For patients who suffer from osteoarthritis of the knee, total knee replacement is a cost-effective procedure that leads to greater mobility and independent living — even for those in their 80s or 90s — according to research from Duke University Medical Center published in the October issue of Arthritis & Rheumatism.
Researchers found that older patients who received the procedure were twice as likely to show improved physical mobility as those who did not. But because success depends on an intense rehabilitation regimen, doctors are often reluctant to recommend the procedure for patients in their 80s and older despite its physical and economic advantages. The study’s findings could help doctors and patients make more informed decisions when considering the procedure.
Total knee replacement is performed when other forms of treatment have failed and it is considered a routine surgery. However, there has been little evidence demonstrating how the procedure affects patients over age 65.
According to lead author Linda George, Ph.D., associate director of the Duke Center for the Study of Aging, this is the first study to examine the effects of total knee replacement using data from the Medicare Current Beneficiary Survey, a randomly selected group of Medicare beneficiaries aged 65 and older. The Duke researchers looked at 259 patients who received total knee replacement and 1,816 patients who did not.

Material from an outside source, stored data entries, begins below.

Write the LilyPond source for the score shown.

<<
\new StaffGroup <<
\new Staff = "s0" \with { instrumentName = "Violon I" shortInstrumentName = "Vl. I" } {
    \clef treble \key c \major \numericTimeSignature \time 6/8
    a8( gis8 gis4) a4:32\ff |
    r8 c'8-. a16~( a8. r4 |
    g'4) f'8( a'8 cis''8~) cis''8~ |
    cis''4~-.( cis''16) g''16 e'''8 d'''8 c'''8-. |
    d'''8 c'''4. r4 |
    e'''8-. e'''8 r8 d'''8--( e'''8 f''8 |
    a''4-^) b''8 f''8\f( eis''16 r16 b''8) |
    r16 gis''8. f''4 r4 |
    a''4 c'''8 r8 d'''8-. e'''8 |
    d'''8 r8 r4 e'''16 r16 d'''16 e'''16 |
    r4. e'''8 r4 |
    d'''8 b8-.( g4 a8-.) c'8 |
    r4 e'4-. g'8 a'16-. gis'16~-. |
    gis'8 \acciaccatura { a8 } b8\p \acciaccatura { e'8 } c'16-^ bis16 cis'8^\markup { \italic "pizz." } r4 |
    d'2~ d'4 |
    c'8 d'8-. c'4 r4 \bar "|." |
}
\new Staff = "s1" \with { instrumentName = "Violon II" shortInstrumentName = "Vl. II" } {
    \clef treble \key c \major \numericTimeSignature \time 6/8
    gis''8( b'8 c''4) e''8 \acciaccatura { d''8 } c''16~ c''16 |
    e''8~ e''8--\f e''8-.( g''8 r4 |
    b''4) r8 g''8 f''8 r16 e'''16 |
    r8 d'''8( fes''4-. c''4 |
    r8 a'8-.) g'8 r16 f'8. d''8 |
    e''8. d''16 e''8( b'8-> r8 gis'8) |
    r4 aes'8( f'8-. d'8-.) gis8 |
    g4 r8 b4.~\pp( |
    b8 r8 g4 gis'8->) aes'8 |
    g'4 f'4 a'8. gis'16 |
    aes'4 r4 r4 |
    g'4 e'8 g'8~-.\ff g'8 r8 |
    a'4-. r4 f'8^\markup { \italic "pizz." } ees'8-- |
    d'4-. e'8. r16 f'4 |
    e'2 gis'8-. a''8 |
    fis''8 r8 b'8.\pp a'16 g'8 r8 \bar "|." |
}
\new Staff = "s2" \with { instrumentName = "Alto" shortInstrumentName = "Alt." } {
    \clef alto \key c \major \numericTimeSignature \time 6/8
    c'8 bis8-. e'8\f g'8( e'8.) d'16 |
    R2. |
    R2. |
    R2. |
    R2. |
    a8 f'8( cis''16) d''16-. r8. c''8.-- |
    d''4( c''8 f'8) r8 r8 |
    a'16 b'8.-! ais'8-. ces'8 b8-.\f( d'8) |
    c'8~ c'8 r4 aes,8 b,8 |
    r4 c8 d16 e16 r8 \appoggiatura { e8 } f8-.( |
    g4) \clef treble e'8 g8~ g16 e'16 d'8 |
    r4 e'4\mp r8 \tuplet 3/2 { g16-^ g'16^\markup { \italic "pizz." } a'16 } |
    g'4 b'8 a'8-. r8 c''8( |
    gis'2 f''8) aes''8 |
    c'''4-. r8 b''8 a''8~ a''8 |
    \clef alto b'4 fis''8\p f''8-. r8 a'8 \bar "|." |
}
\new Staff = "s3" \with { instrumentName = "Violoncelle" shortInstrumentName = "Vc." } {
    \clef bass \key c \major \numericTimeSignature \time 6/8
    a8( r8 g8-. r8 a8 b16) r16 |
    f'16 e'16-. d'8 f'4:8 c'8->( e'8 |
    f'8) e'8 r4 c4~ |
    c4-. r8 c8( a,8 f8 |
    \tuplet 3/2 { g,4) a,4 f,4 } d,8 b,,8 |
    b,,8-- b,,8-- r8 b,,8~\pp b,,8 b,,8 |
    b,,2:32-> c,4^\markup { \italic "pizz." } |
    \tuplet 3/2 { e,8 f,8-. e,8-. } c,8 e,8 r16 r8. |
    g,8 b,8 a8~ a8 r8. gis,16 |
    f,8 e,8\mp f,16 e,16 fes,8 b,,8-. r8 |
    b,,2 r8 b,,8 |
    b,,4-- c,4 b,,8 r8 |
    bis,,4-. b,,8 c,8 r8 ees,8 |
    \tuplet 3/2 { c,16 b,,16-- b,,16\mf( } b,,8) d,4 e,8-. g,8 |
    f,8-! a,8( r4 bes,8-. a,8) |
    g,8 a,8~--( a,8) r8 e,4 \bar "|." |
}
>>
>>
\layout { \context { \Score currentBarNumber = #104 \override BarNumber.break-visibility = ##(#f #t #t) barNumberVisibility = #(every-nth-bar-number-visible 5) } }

Patients who received total knee replacement improved over time, but physical functioning declined in those who did not. Patients who were disabled at the time of surgery transitioned out of disability within one year of the procedure.
Reimbursement for the procedure (averaging $4,000 – $6,000)(1) proves less costly than the long-term cost of health care for the disabled, which can include hospital stays, nursing homes and home health care.
The research was supported by a grant from The Institute for Health Technology Studies (InHealth).